* **TASKS**:
#1 In the text on the artificial testicle, how many times did Leeuwenhoek's microscope magnify things?
#2 Please output the artificial testicle text, starting at "The Artificial Testicle: Centuries" and ending at "crossword puzzle buffs.".

The Artificial Testicle: Centuries in the Making
As I was preparing a recent lecture on Artificial Sperm from Stem Cells for the annual meeting of British urologists, a thought struck me. By no means in pornographic way, the biology of male reproduction has fascinated me for over 20 years. This is different from the usual, casual interest that many men have with their “stuff” since waaaay back when.
Just Add Water
Believe you me, I am not the first to be fascinated by this subject. In fact, Paracelsus first coined the term homunculus in the 15th century when referring to sperm. At that time, it was thought that sperm contained a tiny, but fully formed man or woman just waiting to burst out and grow in the womb. Just add water. This early theory of heredity was termed preformationism for you crossword puzzle buffs.
Then, a century or so later, came Leeuwenhoek. An uneducated tradesman with a keen eye, he created a neat little “microscope” that magnified things 200 fold, and was the first to observe a moving sperm. Incidentally, he was also the first to discover bacteria after looking at the plaque on his teeth. What else was there to do in 17th century Holland?
Turek the Tinkerer
Admittedly a minor leaguer compared to these august figures, I became fascinated by sperm while in medical school. How can these cells, developing well after the immune system has a firm grip on the body, not be rejected by the body as “foreign?” Is this the reason why testicles are walled off from the rest of the body and kept outside of it in a scrotum that is 3 degrees cooler than core temperature? Maybe. We still don’t know for sure.

* **SOURCE MATERIAL**:
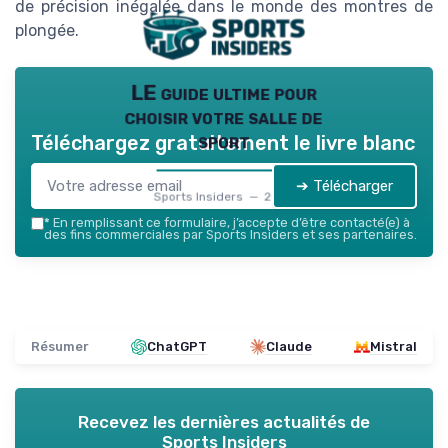
de précision inégalée dans le monde des montres de
plongée.
LE guide ultime pour
choisir votre salle de
sport
Téléchargez gratuitement le livre blanc
➔ Télécharger
Sports Insiders — 2026
*
En remplissant ce formulaire, j’accepte d’être contacté(e) à
des fins commerciales par Sports Insiders et ses partenaires.
Résumer
ChatGPT
Claude
Mistral
Recevez les dernières actualités de
Sports Insiders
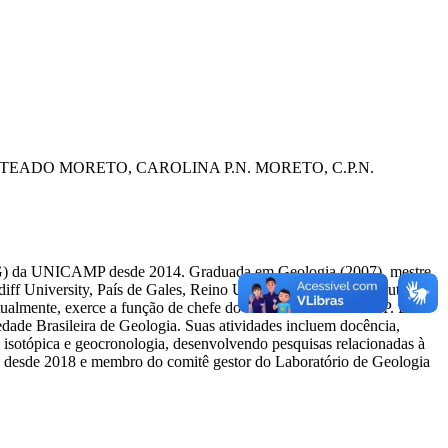
NTEADO
MORETO, CAROLINA P.N.
MORETO, C.P.N.
 (IG) da UNICAMP desde 2014. Graduada em Geologia (2007), mestre
 University, País de Gales, Reino Unido (2019), e no Instituto de
 e, atualmente, exerce a função de chefe do DGRN/IG/UNICAMP. É
ade Brasileira de Geologia. Suas atividades incluem docência,
 isotópica e geocronologia, desenvolvendo pesquisas relacionadas à
2, desde 2018 e membro do comitê gestor do Laboratório de Geologia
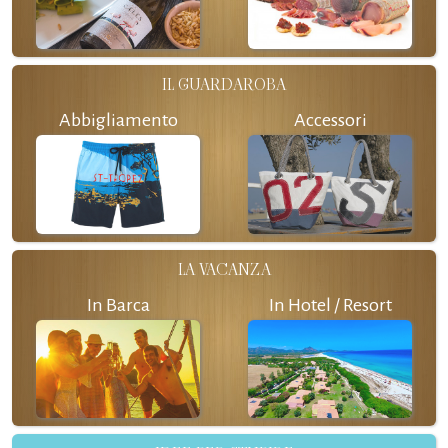
IL GUARDAROBA
Abbigliamento
Accessori
LA VACANZA
In Barca
In Hotel / Resort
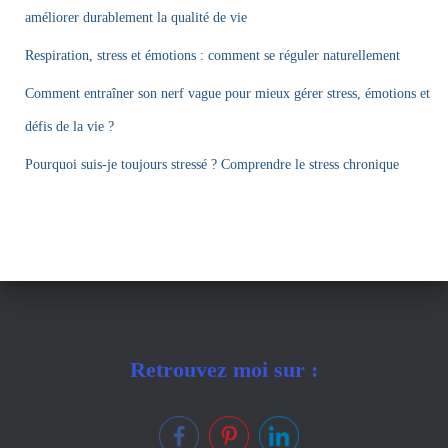
améliorer durablement la qualité de vie
Respiration, stress et émotions : comment se réguler naturellement
Comment entraîner son nerf vague pour mieux gérer stress, émotions et
défis de la vie ?
Pourquoi suis-je toujours stressé ? Comprendre le stress chronique
Retrouvez moi sur :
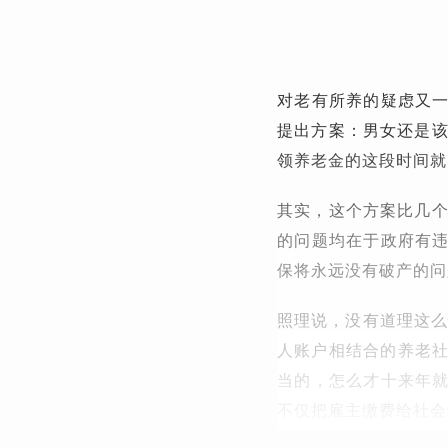
对老有所养的疑虑又
提出方案：男女还是该
领养老金的这段时间就
其实，这个方案比几个
的问题均在于政府有
保将永远没有破产的问
照理说，没有道理这么
人账户相结合的养老社
当的，怎么才十来年
不仅把雇主缴费给社会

* **PROBLEM SOLUTIONS**:
#1 200 times

#2
The Artificial Testicle: Centuries in the Making
As I was preparing a recent lecture on Artificial Sperm from Stem Cells for the annual meeting of British urologists, a thought struck me. By no means in pornographic way, the biology of male reproduction has fascinated me for over 20 years. This is different from the usual, casual interest that many men have with their “stuff” since waaaay back when.
Just Add Water
Believe you me, I am not the first to be fascinated by this subject. In fact, Paracelsus first coined the term homunculus in the 15th century when referring to sperm. At that time, it was thought that sperm contained a tiny, but fully formed man or woman just waiting to burst out and grow in the womb. Just add water. This early theory of heredity was termed preformationism for you crossword puzzle buffs.